The problem didn't appear overnight. It accumulated across two decades of digital expansion in which each city department largely built its own records infrastructure, with little coordination from the center. The Department of Public Health, the Planning Department on Seventh Street, and the San Francisco Municipal Transportation Agency all expanded their digital photo archives independently — capturing everything from building inspection records to Muni route documentation to public-health outreach campaigns. When cloud migration became city policy around 2019, those siloed collections were largely uploaded as-is, duplicates included.
A Paper Trail Through the City's Digital Past
The roots of the current cleanup effort trace to a 2023 audit by the City Controller's Office, which flagged redundant digital assets as a budget efficiency issue across multiple departments. That audit did not publish a single citywide duplicate-image count, but it identified the problem as systemic enough to warrant a coordinated response. The Department of Technology subsequently launched what it called a Digital Asset Consolidation initiative, targeting first the highest-volume offenders: the Office of Economic and Workforce Development, which maintained overlapping photo libraries from years of neighborhood grant programs, and SF Environment, which had accumulated duplicate imagery from outreach campaigns in the Tenderloin, Bayview, and Excelsior districts.
San Francisco's experience mirrors what other large American cities — Chicago, Seattle, and New York — encountered when they accelerated cloud adoption. The difference here is that San Francisco's tech-sector adjacency created an expectation that city IT would be ahead of the curve. It wasn't. Budget cycles prioritized public-facing apps and 311 upgrades while the back-end grew messier. Layoffs in the private tech sector after 2022 actually helped the city for once: the Department of Technology was able to recruit experienced data engineers at salaries that would have been uncompetitive two years earlier, and several of those hires came with direct experience managing image deduplication pipelines at scale.
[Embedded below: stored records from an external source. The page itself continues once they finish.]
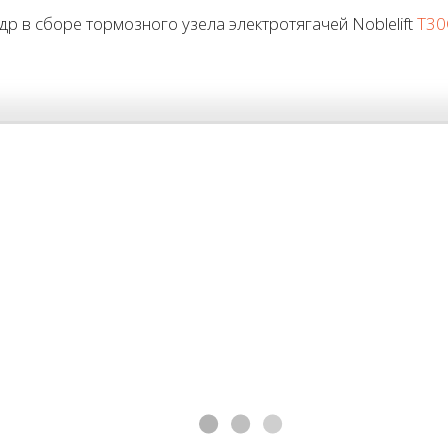
 в сборе тормозного узела электротягачей Noblelift
T3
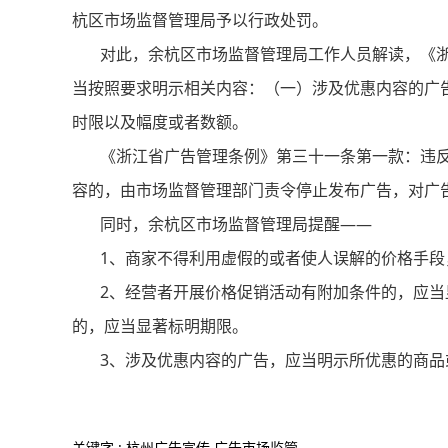
杭区市场监督管理局予以行政处罚。
对此，余杭区市场监督管理局工作人员解读，《浙
当按照要求明示相关内容：（一）涉及优惠内容的广
时限以及幅度或者数额。
《浙江省广告管理条例》第三十一条第一款：违反
容的，由市场监督管理部门责令停止发布广告，对广
同时，余杭区市场监督管理局提醒——
1、商家不得利用虚假的或者使人误解的价格手段
2、经营者开展价格促销活动有附加条件的，应当
的，应当显著标明期限。
3、涉及优惠内容的广告，应当明示所优惠的商品
关键字 : 杭州广告宣传,广告市场监管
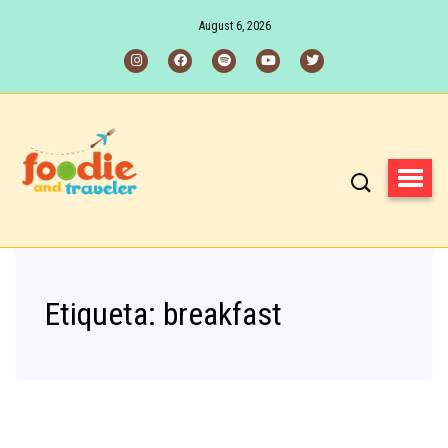
August 6, 2026
Etiqueta:
breakfast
What the Fix Actually Looks Like
The current remediation work involves a combination of automated hash-matching software and manual review queues handled by staff at the city's Civic Center offices. Hash-matching — a process that generates a unique digital fingerprint for each image file — can identify exact duplicates in seconds. Near-duplicates, such as photos taken seconds apart at the same location or images that differ only in resolution, require human review. That slower process is where the work is bottlenecked as of this spring.
The SFMTA alone is estimated to hold image archives spanning more than fifteen years of street and infrastructure documentation. Much of that material was captured as part of Vision Zero compliance records and transit corridor studies along corridors including Van Ness Avenue and Geary Boulevard. Consolidating those files without losing the metadata that makes them legally and operationally useful is painstaking work. Deleting the wrong version of an image — say, the one with GPS coordinates attached — could compromise a legal record.
For residents and businesses, the practical consequence of a cleaner city image archive is faster permit processing and more reliable public document requests under the Sunshine Ordinance. When Planning Department staff spend less time navigating cluttered shared drives to find a specific property photograph, turnaround times on permit applications improve. The Department of Technology has set an internal target of completing the first phase of deduplication across five major departments by the end of the 2026 fiscal year, which closes June 30, 2027. Whether the timeline holds will depend on staffing levels and whether the current budget negotiations at City Hall produce cuts to the department's operating allocation.